START Source information
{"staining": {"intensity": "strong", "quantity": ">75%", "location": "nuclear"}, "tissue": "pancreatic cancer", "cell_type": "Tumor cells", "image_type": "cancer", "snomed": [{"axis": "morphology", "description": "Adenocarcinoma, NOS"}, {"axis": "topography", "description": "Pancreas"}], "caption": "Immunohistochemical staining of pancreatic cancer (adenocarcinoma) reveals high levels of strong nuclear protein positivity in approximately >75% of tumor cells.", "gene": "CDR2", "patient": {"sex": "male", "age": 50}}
END Source information
START Source information
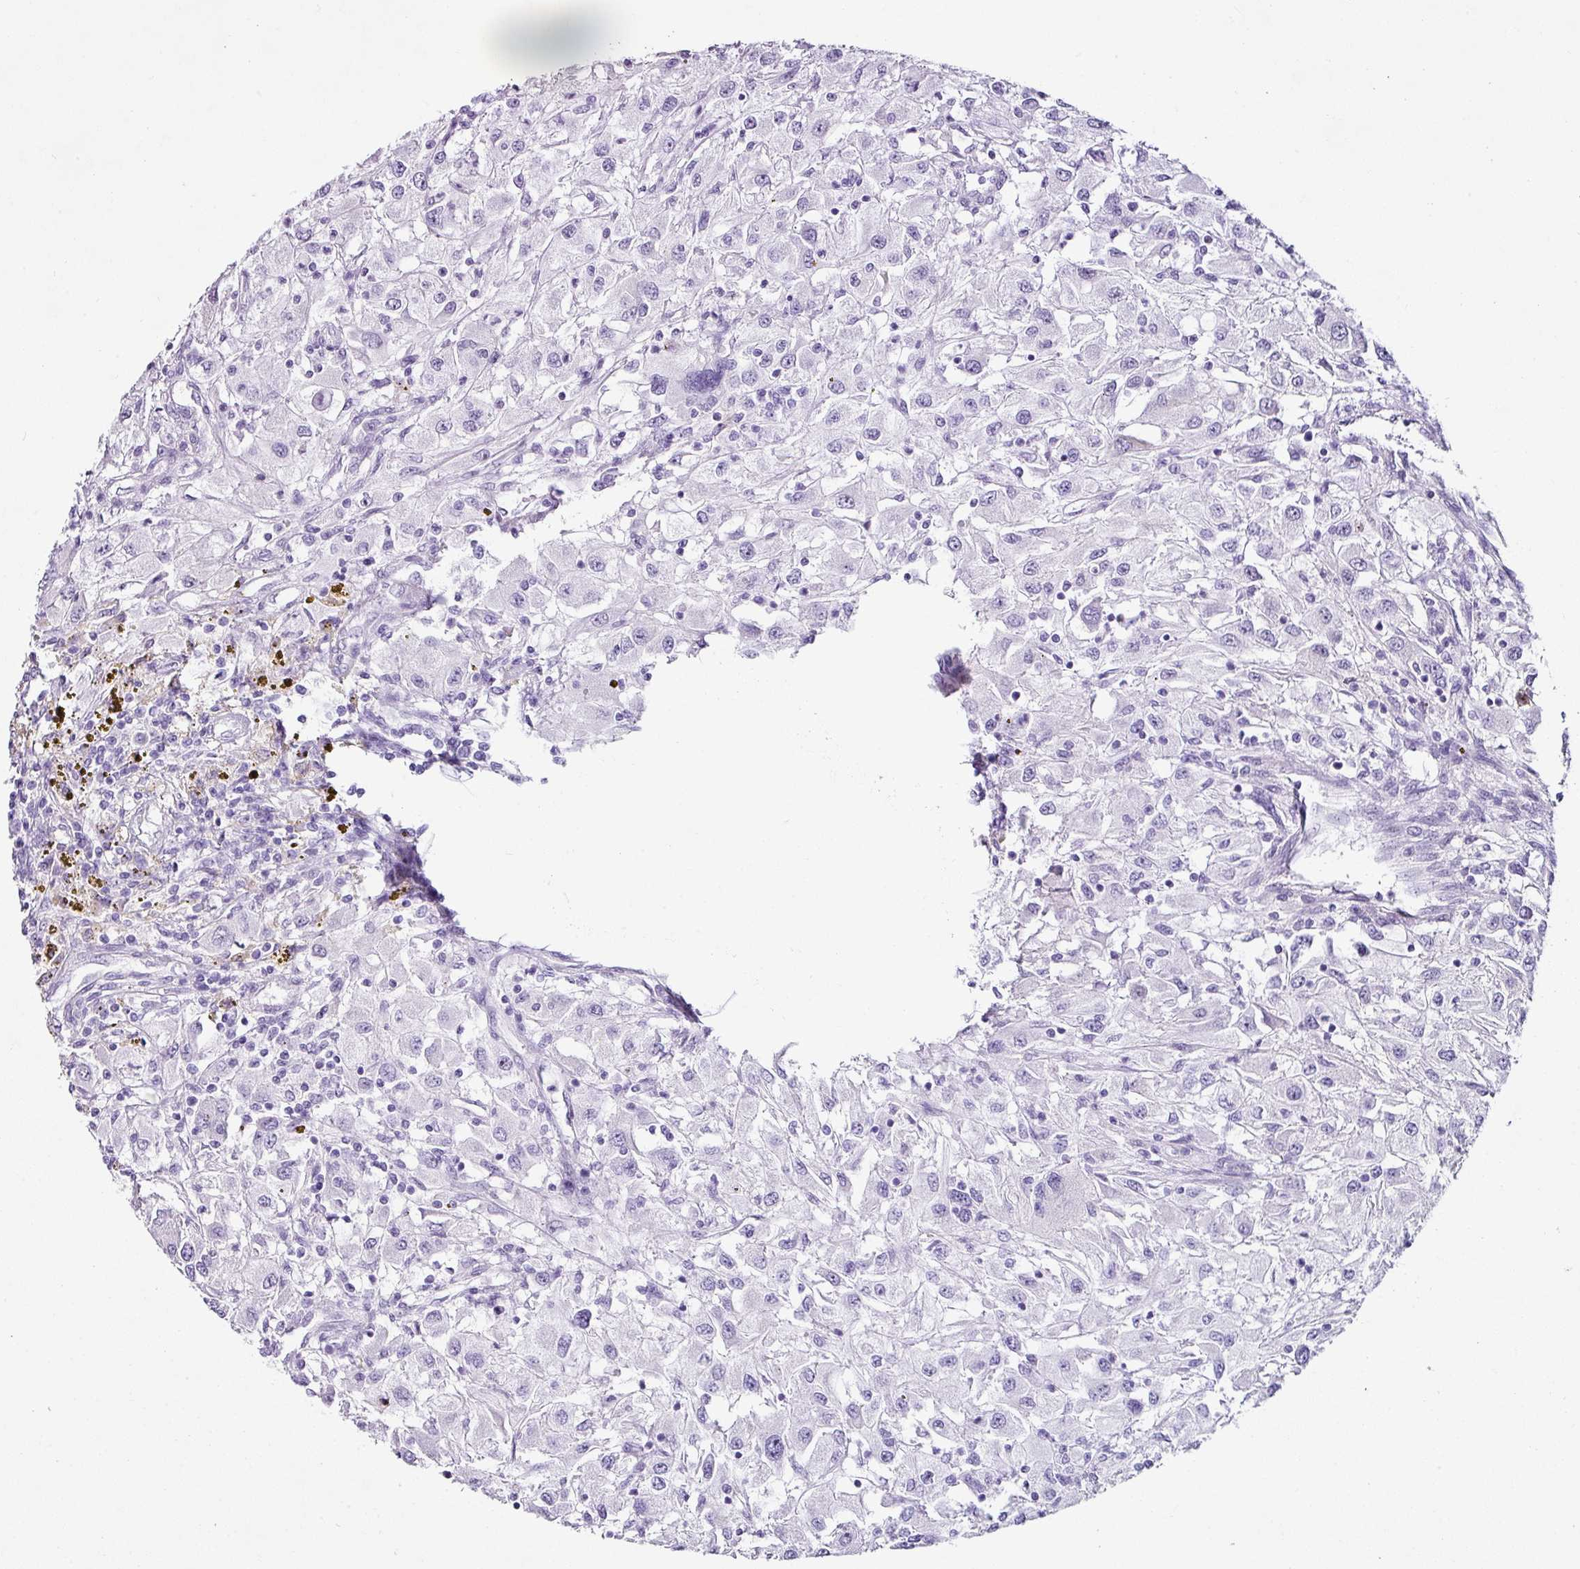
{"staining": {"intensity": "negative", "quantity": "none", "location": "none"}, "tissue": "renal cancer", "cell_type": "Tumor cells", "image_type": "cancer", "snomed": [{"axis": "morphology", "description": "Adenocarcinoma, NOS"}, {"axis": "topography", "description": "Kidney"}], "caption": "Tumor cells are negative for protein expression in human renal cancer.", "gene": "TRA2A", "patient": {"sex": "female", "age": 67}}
END Source information
START Source information
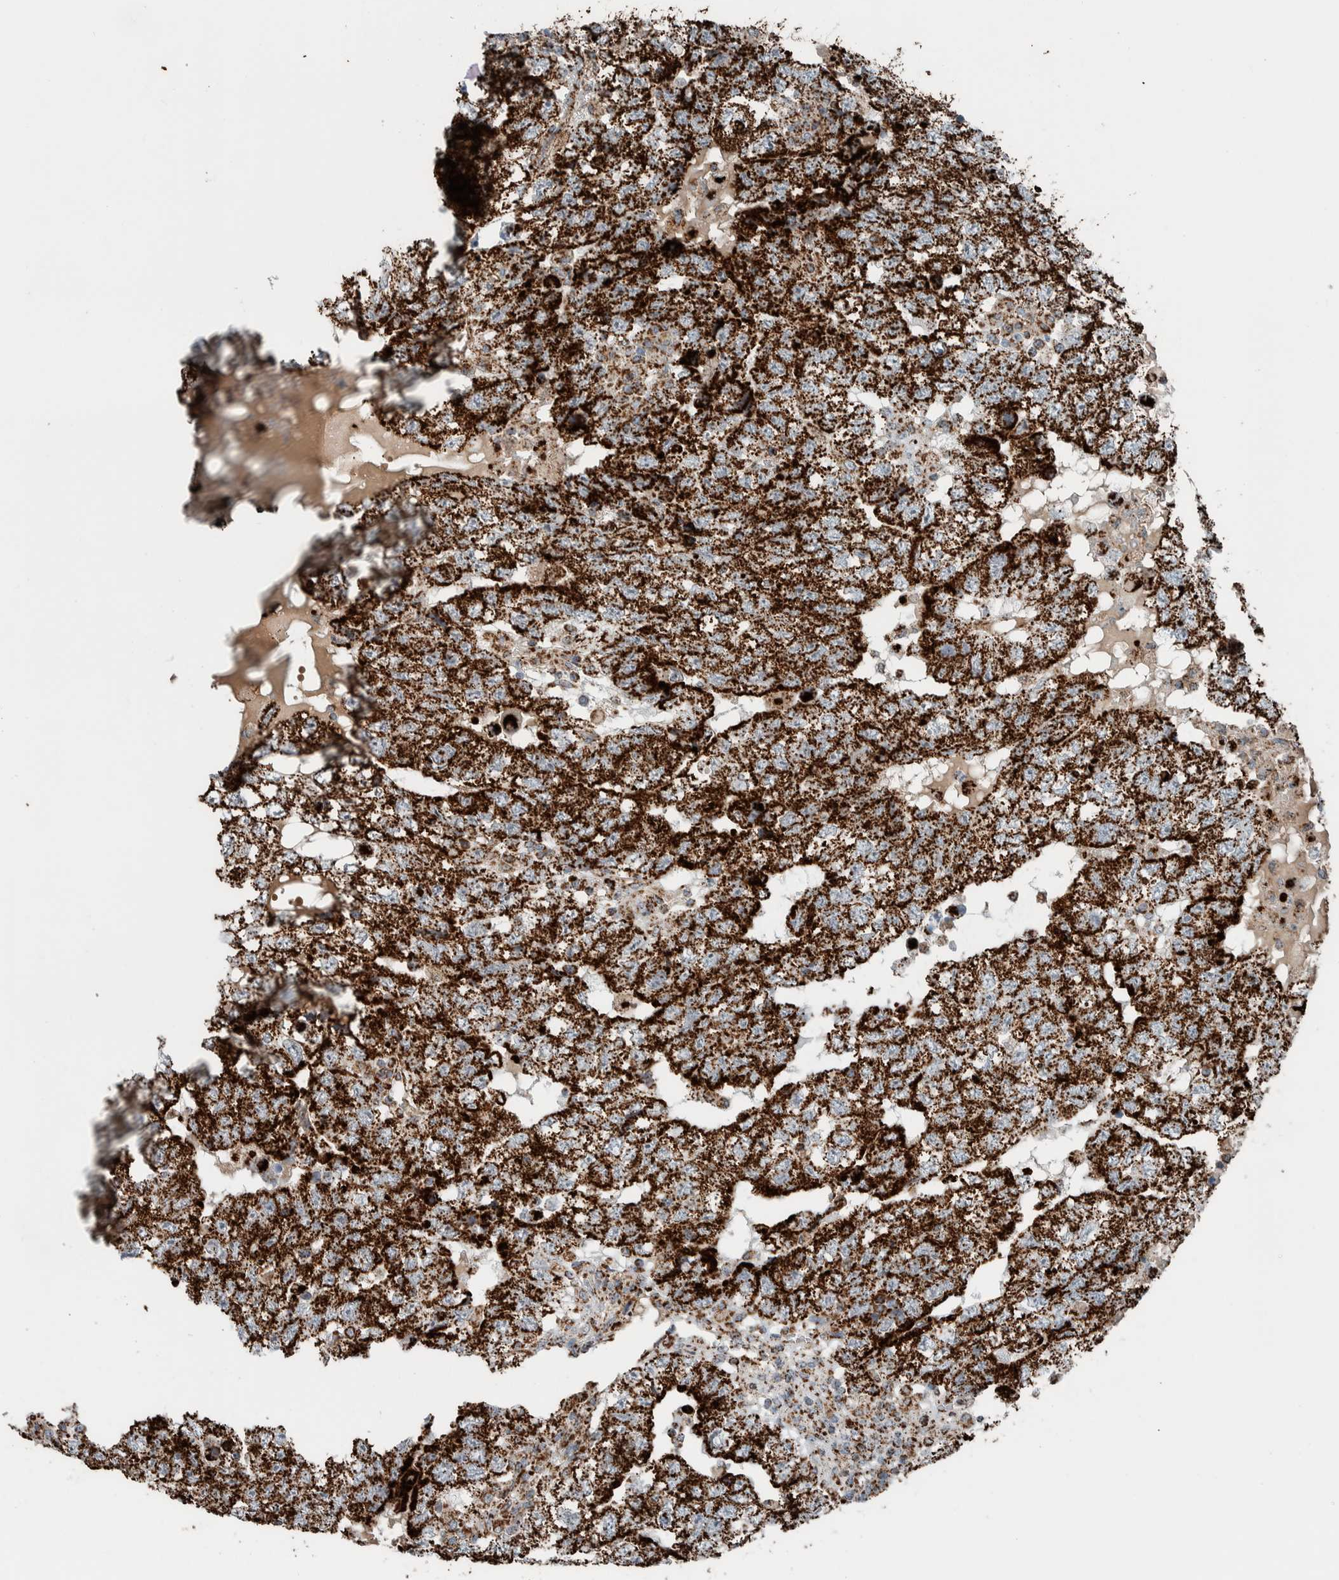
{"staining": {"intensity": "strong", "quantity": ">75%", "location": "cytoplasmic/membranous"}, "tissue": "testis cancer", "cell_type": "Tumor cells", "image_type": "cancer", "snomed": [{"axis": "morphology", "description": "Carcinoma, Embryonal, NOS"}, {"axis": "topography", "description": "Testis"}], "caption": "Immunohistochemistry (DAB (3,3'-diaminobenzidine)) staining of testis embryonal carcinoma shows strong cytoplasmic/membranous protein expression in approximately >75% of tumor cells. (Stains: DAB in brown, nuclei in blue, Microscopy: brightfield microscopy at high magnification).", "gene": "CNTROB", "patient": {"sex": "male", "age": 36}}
END Source information
• [Directions] Find the word "approximately" in the entries and show each line where it is found.

• [Response for this exercise]
{"staining": {"intensity": "strong", "quantity": ">75%", "location": "nuclear"}, "tissue": "pancreatic cancer", "cell_type": "Tumor cells", "image_type": "cancer", "snomed": [{"axis": "morphology", "description": "Adenocarcinoma, NOS"}, {"axis": "topography", "description": "Pancreas"}], "caption": "Immunohistochemical staining of pancreatic cancer (adenocarcinoma) reveals high levels of strong nuclear protein positivity in approximately >75% of tumor cells.", "gene": "CDR2", "patient": {"sex": "male", "age": 50}}
{"staining": {"intensity": "strong", "quantity": ">75%", "location": "cytoplasmic/membranous"}, "tissue": "testis cancer", "cell_type": "Tumor cells", "image_type": "cancer", "snomed": [{"axis": "morphology", "description": "Carcinoma, Embryonal, NOS"}, {"axis": "topography", "description": "Testis"}], "caption": "Immunohistochemistry (DAB (3,3'-diaminobenzidine)) staining of testis embryonal carcinoma shows strong cytoplasmic/membranous protein expression in approximately >75% of tumor cells. (Stains: DAB in brown, nuclei in blue, Microscopy: brightfield microscopy at high magnification).", "gene": "CNTROB", "patient": {"sex": "male", "age": 36}}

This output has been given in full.